A simple explanation for the statistically significant mutual comparison of the progress achieved during the exercise could be a marked difference in the mean age of participants among the two groups. Patients recovering after total joint arthroplasty were more than two decades older than the other post injury or surgery patients. This age difference is well aligned with published statistics from US hospitals stating the average patient age for knee arthroplasty is 67 years, hip arthroplasty is 66 years and after other lower limb impairments requiring hospitalization is 47 years . However, the age difference between the two indications groups surprisingly contradicts the results obtained in the present study. Despite the fact that the post arthroplasty group consisted of elderly patients, it achieved significantly better results.
Another possible explanation may be the difference in the recovery time of different musculoskeletal disorders. In a study conducted by Karas, et al., patients post hip or knee arthroplasty self-reported time of recovery between 1 and 5 months while those recovering from tendon/ligament repair stated a period from 1 to 12 months . This finding is consistent with published information for patients considering knee surgery. After total knee replacement, the return to normal activities is relatively quick, while after Anterior Cruciate Ligament (ACL) reconstruction surgery recovery takes a comparably longer time and limits the patient for up to a year [20,21]. A longer recovery period is due to an almost unlimited return to sports activity after an ACL. Patients with an artificial joint must avoid some activities putting an excessive load on the operated knee such as jumping, rapid pivoting and contact sports in general . The long recovery time after ACL can be simply caused by the healing time of the ligament, which requires the longest time of all tissues of the musculoskeletal system .
Current study limitations include significantly different ratio of patients with individual indications, absence of a control group enabling a better assessment of achieved progress, lack of parameters determining healing of impaired segments and missing follow up. Measurement tools providing more accurate metabolic rate estimates could replace calculation from available therapeutic parameters. Even though absolute values might be considered inaccurate, for the purpose of mutual between-indications groups’ comparison, relative values are sufficient.
Despite aforementioned shortcomings, the study can be considered beneficial as it is the first to compare the progress achieved during anti-gravity treadmill therapy in patients with different musculoskeletal indications. In the future, it would be appropriate to expand this study with other musculoskeletal disorders such as coxarthrosis, gonarthrosis in the outpatient care, osteoporosis, arthrosis, arthropathy and others.
Patients from both indication groups reported significant progress during an anti-gravity treadmill therapy exercise protocol. Participants recovering after total joint arthroplasty experienced significantly greater improvement than those in other postoperative/postinjury states of the lower extremity. Rehabilitation involving fully or partially weight supported exercises can contribute to the improvement of the patient's movement abilities without excessive load and the risk of damage to the injured segment which can potentially lead to earlier discharge into home care and autonomy in patients’ daily activities.

GIVEN DATA ->
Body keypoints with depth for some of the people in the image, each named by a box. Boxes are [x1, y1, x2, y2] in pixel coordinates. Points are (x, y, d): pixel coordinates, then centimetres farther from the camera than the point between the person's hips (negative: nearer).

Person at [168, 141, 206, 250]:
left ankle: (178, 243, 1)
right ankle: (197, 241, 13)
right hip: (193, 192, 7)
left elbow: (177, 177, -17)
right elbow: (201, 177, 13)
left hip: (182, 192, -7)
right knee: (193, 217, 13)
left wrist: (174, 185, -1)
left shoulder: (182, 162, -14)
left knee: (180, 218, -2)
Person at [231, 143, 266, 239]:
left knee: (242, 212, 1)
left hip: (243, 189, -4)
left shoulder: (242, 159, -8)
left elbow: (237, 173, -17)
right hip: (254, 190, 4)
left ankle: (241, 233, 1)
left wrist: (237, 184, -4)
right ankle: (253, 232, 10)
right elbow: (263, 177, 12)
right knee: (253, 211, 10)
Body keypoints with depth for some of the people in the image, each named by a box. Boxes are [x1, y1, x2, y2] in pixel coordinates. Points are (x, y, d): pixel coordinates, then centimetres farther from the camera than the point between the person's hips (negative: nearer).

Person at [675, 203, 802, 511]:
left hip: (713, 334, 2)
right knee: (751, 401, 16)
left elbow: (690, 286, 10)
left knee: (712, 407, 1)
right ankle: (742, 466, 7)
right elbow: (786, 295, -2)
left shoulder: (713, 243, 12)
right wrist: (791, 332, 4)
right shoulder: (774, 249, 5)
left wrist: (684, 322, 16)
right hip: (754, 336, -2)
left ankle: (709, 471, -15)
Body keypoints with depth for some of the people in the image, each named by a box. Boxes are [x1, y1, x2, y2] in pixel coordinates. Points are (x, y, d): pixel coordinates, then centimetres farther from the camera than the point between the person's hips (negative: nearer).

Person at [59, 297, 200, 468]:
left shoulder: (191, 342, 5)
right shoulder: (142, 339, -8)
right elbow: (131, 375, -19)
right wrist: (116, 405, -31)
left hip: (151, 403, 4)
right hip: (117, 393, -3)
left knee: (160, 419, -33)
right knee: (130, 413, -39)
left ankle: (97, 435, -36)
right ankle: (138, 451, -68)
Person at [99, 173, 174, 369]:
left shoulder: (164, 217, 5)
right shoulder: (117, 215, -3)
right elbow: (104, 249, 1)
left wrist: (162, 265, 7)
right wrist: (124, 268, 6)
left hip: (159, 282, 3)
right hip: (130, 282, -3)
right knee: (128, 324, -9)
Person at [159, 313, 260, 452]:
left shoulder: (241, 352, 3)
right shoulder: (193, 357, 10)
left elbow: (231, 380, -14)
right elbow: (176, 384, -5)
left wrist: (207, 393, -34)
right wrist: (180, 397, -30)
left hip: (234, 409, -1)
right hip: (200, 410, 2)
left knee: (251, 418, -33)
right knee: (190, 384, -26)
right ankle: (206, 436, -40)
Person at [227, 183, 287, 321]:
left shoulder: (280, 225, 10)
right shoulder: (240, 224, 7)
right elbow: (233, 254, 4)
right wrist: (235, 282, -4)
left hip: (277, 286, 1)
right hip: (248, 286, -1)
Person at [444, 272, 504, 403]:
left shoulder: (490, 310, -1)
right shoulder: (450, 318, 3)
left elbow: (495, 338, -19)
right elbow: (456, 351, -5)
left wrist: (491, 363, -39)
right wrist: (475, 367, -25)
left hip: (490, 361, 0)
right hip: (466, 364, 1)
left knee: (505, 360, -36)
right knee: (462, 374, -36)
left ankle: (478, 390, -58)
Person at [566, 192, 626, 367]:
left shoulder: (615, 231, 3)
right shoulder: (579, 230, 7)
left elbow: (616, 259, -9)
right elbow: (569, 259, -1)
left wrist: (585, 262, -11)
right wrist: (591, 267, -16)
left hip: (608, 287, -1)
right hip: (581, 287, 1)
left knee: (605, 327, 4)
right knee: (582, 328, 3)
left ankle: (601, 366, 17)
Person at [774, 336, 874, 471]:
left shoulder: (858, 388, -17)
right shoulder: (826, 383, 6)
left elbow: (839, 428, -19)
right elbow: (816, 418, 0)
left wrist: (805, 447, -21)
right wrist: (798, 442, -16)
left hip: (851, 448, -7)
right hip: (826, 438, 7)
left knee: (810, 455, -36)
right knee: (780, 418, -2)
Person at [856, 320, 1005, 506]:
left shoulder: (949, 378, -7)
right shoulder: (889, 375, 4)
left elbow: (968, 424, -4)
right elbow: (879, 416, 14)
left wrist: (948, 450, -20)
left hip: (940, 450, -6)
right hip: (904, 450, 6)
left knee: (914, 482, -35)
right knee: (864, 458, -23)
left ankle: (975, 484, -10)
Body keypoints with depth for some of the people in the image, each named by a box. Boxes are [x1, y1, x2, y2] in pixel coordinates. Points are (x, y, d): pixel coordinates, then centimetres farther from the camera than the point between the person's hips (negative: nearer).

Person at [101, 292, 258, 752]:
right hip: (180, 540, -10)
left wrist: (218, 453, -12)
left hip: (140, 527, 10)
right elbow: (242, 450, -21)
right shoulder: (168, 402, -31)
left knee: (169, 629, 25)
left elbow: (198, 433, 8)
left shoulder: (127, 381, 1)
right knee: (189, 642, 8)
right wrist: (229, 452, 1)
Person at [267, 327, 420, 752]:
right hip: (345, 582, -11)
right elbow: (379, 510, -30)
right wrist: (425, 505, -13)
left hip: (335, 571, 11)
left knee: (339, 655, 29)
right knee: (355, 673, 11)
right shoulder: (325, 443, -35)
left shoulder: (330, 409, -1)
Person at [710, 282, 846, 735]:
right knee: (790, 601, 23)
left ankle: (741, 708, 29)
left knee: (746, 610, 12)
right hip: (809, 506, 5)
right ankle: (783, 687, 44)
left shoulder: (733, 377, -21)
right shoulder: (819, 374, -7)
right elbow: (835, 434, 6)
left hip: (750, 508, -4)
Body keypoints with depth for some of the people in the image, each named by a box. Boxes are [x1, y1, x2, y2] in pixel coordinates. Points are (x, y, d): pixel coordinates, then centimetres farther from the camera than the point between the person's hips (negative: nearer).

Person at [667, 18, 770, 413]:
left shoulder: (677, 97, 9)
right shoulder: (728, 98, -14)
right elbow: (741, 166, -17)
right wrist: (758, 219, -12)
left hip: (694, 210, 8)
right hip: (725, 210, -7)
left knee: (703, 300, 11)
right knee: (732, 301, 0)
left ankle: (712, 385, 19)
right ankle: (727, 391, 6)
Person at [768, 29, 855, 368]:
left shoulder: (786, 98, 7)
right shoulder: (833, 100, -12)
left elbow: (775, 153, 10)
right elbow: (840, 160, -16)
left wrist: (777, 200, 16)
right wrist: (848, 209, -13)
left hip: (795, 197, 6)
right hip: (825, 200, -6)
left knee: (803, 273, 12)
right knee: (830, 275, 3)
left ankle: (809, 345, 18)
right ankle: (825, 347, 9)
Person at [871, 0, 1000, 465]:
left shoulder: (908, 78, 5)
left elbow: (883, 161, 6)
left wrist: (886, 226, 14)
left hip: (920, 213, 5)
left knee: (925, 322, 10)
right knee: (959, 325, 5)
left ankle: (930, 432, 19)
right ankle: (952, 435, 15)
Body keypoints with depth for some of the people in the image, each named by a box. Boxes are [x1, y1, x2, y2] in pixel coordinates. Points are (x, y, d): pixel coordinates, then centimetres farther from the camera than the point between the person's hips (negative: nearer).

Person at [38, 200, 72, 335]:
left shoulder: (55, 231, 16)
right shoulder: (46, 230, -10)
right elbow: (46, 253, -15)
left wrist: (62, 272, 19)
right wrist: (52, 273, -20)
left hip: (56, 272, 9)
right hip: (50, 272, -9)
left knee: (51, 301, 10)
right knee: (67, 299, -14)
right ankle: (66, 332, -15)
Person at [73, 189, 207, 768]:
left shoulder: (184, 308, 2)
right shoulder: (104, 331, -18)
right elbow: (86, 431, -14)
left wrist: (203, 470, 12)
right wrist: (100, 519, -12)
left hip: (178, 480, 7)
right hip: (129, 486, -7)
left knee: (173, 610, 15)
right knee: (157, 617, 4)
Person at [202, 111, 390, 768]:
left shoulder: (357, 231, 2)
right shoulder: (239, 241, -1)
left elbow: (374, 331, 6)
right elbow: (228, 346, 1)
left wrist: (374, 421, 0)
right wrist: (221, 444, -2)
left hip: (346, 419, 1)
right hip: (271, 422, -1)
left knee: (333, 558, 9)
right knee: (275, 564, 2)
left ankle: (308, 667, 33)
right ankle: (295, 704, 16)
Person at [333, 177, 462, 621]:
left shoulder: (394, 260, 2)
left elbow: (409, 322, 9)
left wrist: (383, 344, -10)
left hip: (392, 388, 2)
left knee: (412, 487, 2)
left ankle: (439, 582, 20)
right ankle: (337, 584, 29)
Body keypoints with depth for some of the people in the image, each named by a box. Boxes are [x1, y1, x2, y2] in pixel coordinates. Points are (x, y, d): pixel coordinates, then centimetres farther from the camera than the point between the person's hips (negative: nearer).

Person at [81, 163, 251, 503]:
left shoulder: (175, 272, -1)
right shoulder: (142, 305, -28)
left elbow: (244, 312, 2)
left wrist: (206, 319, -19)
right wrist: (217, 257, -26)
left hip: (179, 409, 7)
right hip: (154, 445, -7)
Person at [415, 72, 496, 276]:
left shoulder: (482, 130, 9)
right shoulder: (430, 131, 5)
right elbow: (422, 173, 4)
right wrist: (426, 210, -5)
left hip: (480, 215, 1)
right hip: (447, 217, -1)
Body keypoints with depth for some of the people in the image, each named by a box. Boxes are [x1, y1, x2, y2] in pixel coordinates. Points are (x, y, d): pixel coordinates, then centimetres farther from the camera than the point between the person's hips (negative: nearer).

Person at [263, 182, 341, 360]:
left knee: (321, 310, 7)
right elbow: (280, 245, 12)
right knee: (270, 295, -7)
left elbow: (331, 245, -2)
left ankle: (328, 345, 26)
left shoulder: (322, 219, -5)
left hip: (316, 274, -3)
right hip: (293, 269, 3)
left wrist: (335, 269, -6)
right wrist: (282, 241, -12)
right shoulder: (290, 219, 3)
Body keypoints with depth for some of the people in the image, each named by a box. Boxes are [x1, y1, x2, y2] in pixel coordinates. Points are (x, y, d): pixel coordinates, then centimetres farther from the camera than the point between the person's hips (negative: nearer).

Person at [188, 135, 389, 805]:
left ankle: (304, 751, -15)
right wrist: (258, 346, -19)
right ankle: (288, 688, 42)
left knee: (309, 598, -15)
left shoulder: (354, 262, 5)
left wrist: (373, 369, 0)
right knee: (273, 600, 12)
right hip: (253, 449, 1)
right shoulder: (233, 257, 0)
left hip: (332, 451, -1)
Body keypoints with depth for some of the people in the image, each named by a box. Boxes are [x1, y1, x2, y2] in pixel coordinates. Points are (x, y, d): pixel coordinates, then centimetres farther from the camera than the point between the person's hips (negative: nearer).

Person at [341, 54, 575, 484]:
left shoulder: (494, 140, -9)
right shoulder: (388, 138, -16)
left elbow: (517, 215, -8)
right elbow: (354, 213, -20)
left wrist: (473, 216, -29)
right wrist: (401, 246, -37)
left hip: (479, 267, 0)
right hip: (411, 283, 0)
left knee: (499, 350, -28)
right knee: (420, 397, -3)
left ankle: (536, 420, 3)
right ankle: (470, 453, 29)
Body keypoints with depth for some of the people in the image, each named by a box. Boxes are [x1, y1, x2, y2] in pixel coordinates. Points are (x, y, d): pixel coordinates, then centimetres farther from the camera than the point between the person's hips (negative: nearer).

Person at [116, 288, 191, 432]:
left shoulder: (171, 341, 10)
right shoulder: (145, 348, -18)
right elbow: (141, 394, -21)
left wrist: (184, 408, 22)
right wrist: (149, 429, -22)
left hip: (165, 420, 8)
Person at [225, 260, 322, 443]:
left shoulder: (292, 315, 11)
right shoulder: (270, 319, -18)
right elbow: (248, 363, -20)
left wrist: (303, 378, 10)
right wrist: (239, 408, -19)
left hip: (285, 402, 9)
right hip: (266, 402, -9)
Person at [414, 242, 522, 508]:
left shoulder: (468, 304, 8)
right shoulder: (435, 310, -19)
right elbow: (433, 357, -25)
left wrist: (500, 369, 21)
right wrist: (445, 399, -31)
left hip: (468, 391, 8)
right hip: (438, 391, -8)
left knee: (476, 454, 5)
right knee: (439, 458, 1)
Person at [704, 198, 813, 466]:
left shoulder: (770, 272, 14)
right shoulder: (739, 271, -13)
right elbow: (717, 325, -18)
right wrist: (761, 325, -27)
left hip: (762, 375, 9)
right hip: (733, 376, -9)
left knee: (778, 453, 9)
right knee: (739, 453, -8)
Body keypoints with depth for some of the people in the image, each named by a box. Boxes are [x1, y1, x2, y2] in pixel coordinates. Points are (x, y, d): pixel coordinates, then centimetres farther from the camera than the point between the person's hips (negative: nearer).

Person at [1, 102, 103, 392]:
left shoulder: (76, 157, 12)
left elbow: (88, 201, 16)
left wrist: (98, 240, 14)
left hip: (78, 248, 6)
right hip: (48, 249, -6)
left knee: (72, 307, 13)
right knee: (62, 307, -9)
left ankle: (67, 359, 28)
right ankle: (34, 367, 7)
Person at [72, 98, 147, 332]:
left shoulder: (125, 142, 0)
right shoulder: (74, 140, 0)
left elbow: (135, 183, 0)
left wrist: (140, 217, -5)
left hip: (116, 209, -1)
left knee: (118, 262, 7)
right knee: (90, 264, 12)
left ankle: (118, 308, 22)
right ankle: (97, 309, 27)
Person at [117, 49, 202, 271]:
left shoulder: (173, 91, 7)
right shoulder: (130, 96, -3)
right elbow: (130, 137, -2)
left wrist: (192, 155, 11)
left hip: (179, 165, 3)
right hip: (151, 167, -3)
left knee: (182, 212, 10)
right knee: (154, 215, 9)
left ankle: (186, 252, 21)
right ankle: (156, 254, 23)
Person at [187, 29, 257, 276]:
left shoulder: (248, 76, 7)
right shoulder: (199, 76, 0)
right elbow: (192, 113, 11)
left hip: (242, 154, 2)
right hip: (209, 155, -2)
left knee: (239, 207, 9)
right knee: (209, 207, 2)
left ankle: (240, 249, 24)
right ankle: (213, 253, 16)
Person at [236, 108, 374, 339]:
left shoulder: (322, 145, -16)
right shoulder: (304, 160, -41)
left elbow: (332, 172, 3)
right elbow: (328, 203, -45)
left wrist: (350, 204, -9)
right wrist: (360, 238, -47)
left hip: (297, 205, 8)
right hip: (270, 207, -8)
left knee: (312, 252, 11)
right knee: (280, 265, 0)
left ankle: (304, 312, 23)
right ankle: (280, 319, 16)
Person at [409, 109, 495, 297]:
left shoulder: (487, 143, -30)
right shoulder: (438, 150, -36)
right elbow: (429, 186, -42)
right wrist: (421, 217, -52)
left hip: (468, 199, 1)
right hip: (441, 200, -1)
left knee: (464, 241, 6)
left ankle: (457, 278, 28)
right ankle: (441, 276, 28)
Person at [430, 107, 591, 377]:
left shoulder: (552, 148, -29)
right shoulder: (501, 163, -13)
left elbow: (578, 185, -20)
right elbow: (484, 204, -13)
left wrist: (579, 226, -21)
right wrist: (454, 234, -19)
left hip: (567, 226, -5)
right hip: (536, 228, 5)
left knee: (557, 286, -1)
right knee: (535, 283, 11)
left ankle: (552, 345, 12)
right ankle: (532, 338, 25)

REQUIRED WORK ->
- A) Answer these questions from the study text:
(i) According to the published statistics from US hospitals, what is the average patient age for knee arthroplasty?
(ii) In the study by Karas, et al., what recovery period did patients recovering from tendon/ligament repair state?
(iii) Which kind of group does the text say is absent from the current study?
- B) Duplicate the passage of the study text between "A simple explanation" and "significantly better results.", inclusive.
The records have no connection to the study text.

EXERCISE ANSWERS ->
- A)
(i) 67 years
(ii) From 1 to 12 months
(iii) A control group

- B)
A simple explanation for the statistically significant mutual comparison of the progress achieved during the exercise could be a marked difference in the mean age of participants among the two groups. Patients recovering after total joint arthroplasty were more than two decades older than the other post injury or surgery patients. This age difference is well aligned with published statistics from US hospitals stating the average patient age for knee arthroplasty is 67 years, hip arthroplasty is 66 years and after other lower limb impairments requiring hospitalization is 47 years . However, the age difference between the two indications groups surprisingly contradicts the results obtained in the present study. Despite the fact that the post arthroplasty group consisted of elderly patients, it achieved significantly better results.